How a voice call is protected

When you call someone, before any audio is exchanged, your two devices have a brief automated conversation to agree on encryption keys. This happens in fractions of a second and you never notice it.

Once the keys are agreed on, all the audio is encrypted on your device before it is sent, and decrypted on your friend’s device when it arrives. Nobody in between, including the server, can listen to the call.

The role of TURN servers

Voice and video calls ideally travel directly between the two devices without going through any server at all. This is called a peer-to-peer connection.

Sometimes a direct connection is not possible, because of firewalls, certain types of internet connections, or being on different mobile networks. In that case the audio is relayed through a TURN server.

Even when going through a TURN server, the audio is still encrypted. The TURN server is just a relay that passes encrypted packets from one side to the other. It cannot decrypt them. It sees the same thing as anyone else in the middle: scrambled data that looks like noise.

What this means in practice

Nobody can listen to your calls. Not the people running the server, not your internet provider, not someone who has managed to intercept your network traffic. The audio is encrypted before it leaves your device and decrypted only on the other end.

Video Calls

Video calls work almost identically to voice calls. The same DTLS-SRTP system is used, and the same principles apply.

The only practical difference is that video requires significantly more data than audio, which is why video calls are more sensitive to network conditions and why peer-to-peer connections are preferred even more strongly for video.

What is encrypted

During a video call, everything is encrypted:

The video stream from your camera
The audio from your microphone
Any screen sharing, if your client supports it

All of it is scrambled before leaving your device and unscrambled only on the screen of the person you are calling.

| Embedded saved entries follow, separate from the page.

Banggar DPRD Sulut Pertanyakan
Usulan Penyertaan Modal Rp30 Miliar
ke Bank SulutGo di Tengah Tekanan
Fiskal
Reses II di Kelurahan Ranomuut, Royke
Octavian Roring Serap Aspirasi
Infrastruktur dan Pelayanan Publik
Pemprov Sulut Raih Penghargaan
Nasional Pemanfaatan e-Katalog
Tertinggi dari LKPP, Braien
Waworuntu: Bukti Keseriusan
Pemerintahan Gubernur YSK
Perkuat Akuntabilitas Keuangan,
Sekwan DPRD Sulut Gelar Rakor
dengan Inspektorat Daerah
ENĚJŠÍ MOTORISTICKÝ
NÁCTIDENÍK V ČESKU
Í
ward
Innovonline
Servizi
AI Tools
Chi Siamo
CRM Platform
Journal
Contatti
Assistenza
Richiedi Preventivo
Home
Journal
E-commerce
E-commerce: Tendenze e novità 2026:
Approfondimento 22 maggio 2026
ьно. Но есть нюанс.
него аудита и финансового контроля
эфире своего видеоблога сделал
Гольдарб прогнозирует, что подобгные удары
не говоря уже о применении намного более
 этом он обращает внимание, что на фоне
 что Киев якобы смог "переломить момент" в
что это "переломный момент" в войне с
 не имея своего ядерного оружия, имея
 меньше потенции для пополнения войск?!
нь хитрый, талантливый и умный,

What the Server Actually Sees

It is worth being specific about what the server running an XMPP service can and cannot access, because people often assume that the server operator can read everything.

What the server can see:

Who is connected and when
Who sent a message to whom and at what time (the metadata)
The size of messages and files
Your account information and contact list

What the server cannot see:

The content of any message
What any file contains
What is said or shown in a voice or video call

The metadata (who talked to whom and when) is genuinely sensitive information and worth being aware of. A server operator cannot read your messages but they can see patterns of communication. This is a known limitation of the current system and something the XMPP community continues to work on improving.

Why This Matters

There is a meaningful difference between a service that promises not to read your messages and a service that is technically incapable of reading your messages.

A promise can be broken. A company can change its privacy policy, be acquired, receive a legal order, or be hacked. If the keys to decrypt your messages exist somewhere on a server, those keys can be obtained by someone.

With end-to-end encryption the server genuinely does not have the keys. There is nothing to hand over, nothing to leak, nothing to be acquired along with a company. The encryption is not a policy decision, it is a technical reality.

This is why running a self-hosted XMPP server with proper encryption is a fundamentally different thing from using a commercial messaging service, even one that claims to care about privacy. The architecture itself is different.

A Quick Summary

What you send	How it is protected	Can the server read it?
Text message	OMEMO end-to-end encryption	No
File attachment	AES encryption, key never touches server	No
Voice call	DTLS-SRTP, encrypted before leaving device	No
Video call	DTLS-SRTP, encrypted before leaving device	No

The short version: your messages are scrambled on your device before they go anywhere. Only the person you are talking to has what is needed to unscramble them. Everyone in between, including the server, sees noise.

That is what end-to-end encryption means in practice.